あまりに豊富な実績と経験。“日常”に入ってくる高次元
始動5日目となった18日、磐田はヤマハスタジアムで11対11のフルコートゲームを行っている。メンバーはシャッフル。守備でハマらない場面があり、攻撃でもシュートまで持ち込む回数が少なかった。まだキャンプも始まっておらず、コンセプトもこれから詰めていくのだから仕方ないだろう。
それでも、時折光るプレーを見せる者もいた。「大きいサイズの中で、今どれくらいの判断力があるかということと、各々の個性を出してほしいと。15分×2本しかないけど、出せる限り出そう」と名波監督は選手たちに求めた。そして、既存選手が新加入組の特徴を知ることができたのも収穫だ。
逆もまた然りだ。

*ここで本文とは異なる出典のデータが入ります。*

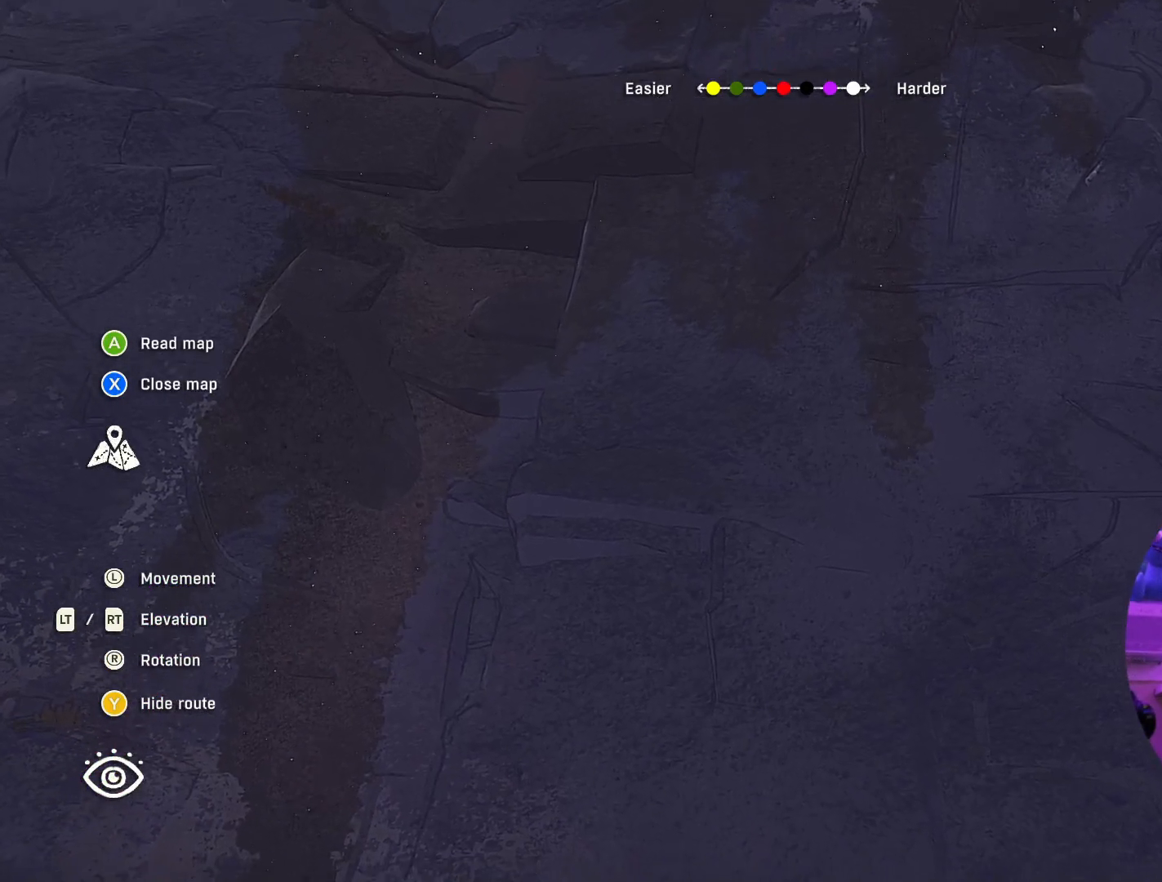
{"buttons": ["R2"], "left_stick": "center", "right_stick": "center", "events": [[50, "R2", "down"]]}
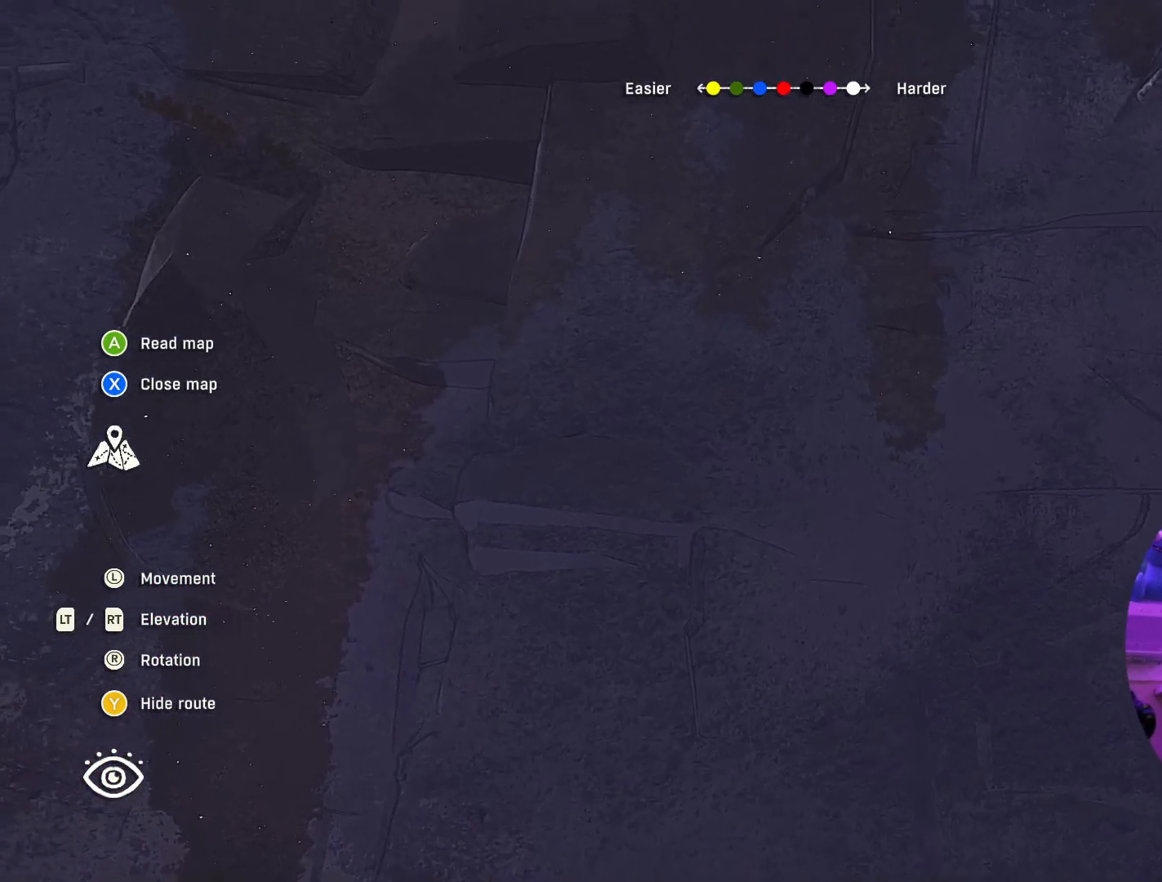
{"buttons": ["R2"], "left_stick": "center", "right_stick": "center", "events": []}
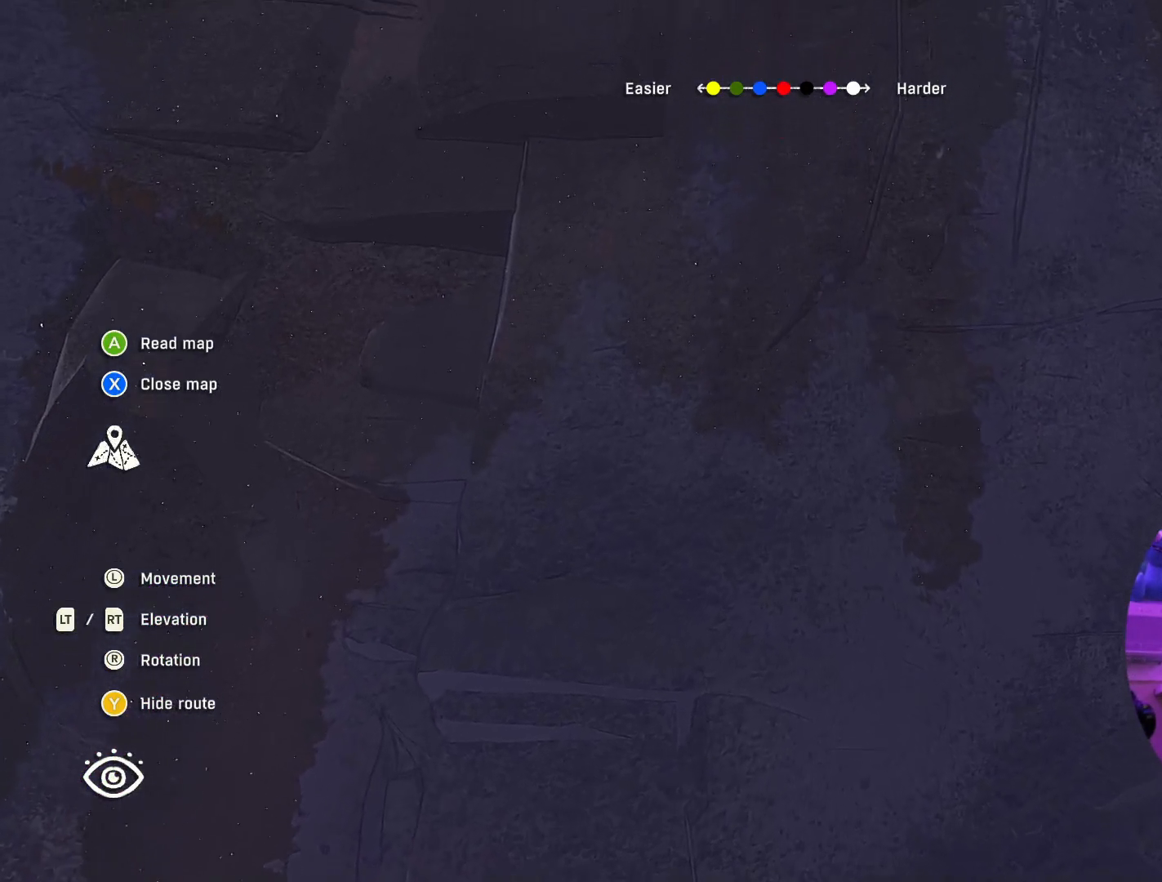
{"buttons": ["R2"], "left_stick": "down", "right_stick": "center", "events": [[434, "left_stick", "down"]]}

短い時間ではあったが、中村俊輔にはいくつか気づいた点もあったようだ。練習後には名波監督やチームキャプテンの上田康太、他の選手とコミュニケーションをとる姿が見られた。
松井らを除けば、磐田のほとんどの選手にとって中村俊輔は「TVで見ていた人」だ。それが、今は直接アドバイスをもらうことができる。「何か不思議な感じだけど、気さくに話してくれる」と誰もが言うが、中村俊輔とのやり取りには全神経を集中させるべきだろう。
海外で偉大な活躍を見せ、日本代表を長く牽引した人物から出てくる言葉や振る舞いは、ひょっとしたら次元の違うものに思えるかもしれない。しかし、それが“日常”となれば成長の助けとなる。特に若い選手に与える影響は絶大だ。